碁石海岸の興奮を乗せて、バスはその日の宿気仙沼プラザホテルに向かう。
美しい海岸から、だんだんと魚の匂いと人いきれが聞こえてくるようだ。そう、この気仙沼こそ三陸海岸一の漁業の町である。特に秋刀魚の水揚げ量では日本一、また、「大島を懐に抱く気仙沼湾は水の汚れもなく、カキ、ノリなどの養殖も盛んに行なわれ、松島名物のカキもこの付近で養殖することが多い」(実業之日本社『ブルーガイド』132頁)ということだ。
海岸線から深く入り組んだ入り江は天下の良港で、これでは台風や津波の被害なども受けにくいであろう。津波といえば宮古の手前に「田老」という町があったが、かの“三陸大津波”最大の被害地であったらしく、町中には「三陸大津波ここまで」という甲板がいくつも立っており、今後の被害を防ぐために街のまん中に長い堤防が築かれ「万里の長城」と呼ばれている。昭和8年の津波は高さ12m、明治29年は高さ15mに及び、全戸壊滅に近い被害であったという。
そのような点からすれば、気仙沼はいい港なのであろう。
三日目の朝、早く起きてワイフと港を散歩した。昨日までの快晴と打って変わって、空を厚い雲が覆ってきたが、その重々しさが“東北の漁港”の厳しさのようなものを感じさせてくれた。
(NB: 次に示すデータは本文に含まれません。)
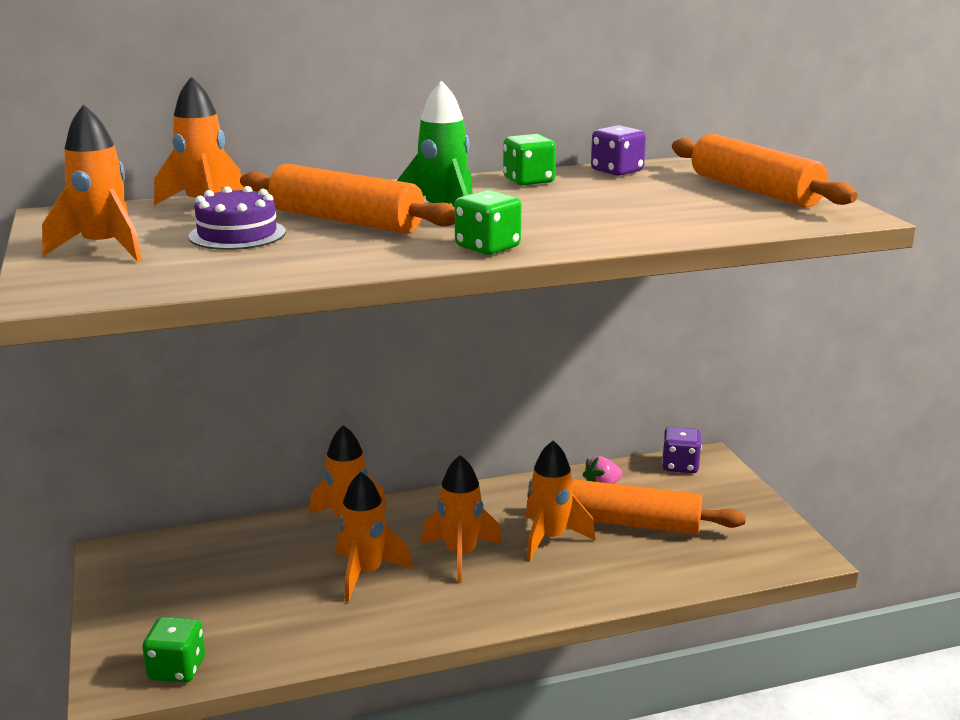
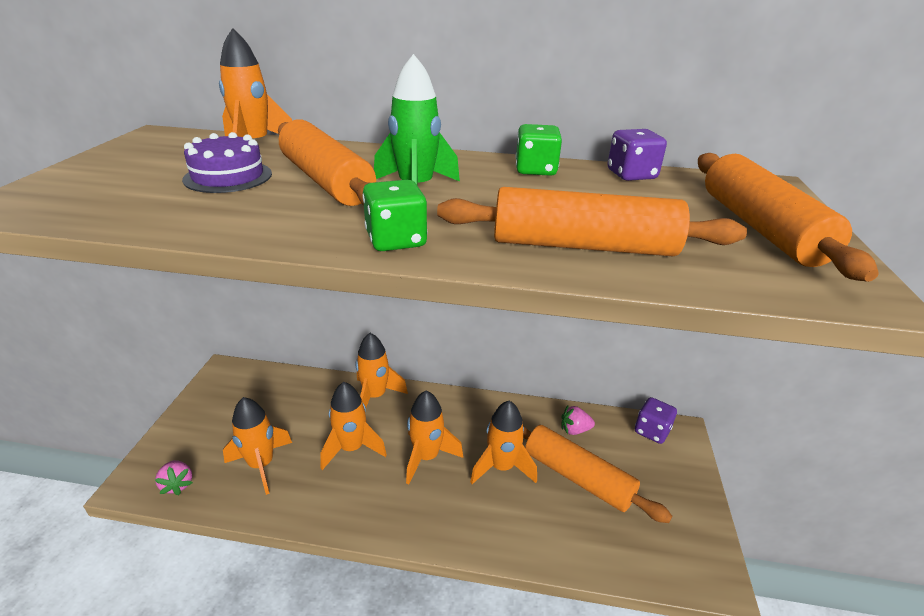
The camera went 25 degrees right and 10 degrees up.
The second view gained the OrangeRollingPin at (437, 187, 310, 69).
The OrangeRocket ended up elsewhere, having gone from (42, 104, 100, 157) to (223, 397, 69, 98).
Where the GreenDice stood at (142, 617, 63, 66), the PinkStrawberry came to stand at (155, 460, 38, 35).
桟橋には連絡線や様々な船がギッシリと並んでいる。早朝で静寂に包まれていたが、これらの舟が様々な役目を帯びて各方面に出航していくのであろう。
桟橋の傍に、恵比寿様が魚を釣上げた建造物があるので近づくと、「世界一大きい鮪の貯金箱」とある。世界一素晴らしい街づくりのための基金を集めているそうだ。また大きな錨がそのまま飾られていたり、港町ならではの風景だ。
公園の隅に、俳句とサンマ川柳と短歌の「全国大会入選作」が掲げられていた。心に残った作品を書き留めておく。
俳句 競り終えて 港祭りの笛稽古
川柳 どどどっと海を引き連れさんま来る
いずれも港気仙沼ならではの句である。そしてまた、次の歌は心に響いた
ビルマ戦線の被爆の破片拾い上ぐ 兄の火葬の灰の中より
この平和な港町にも戦争の惨禍は等しく押し寄せて、65年を経た今なお、その苦悩を残しているのである。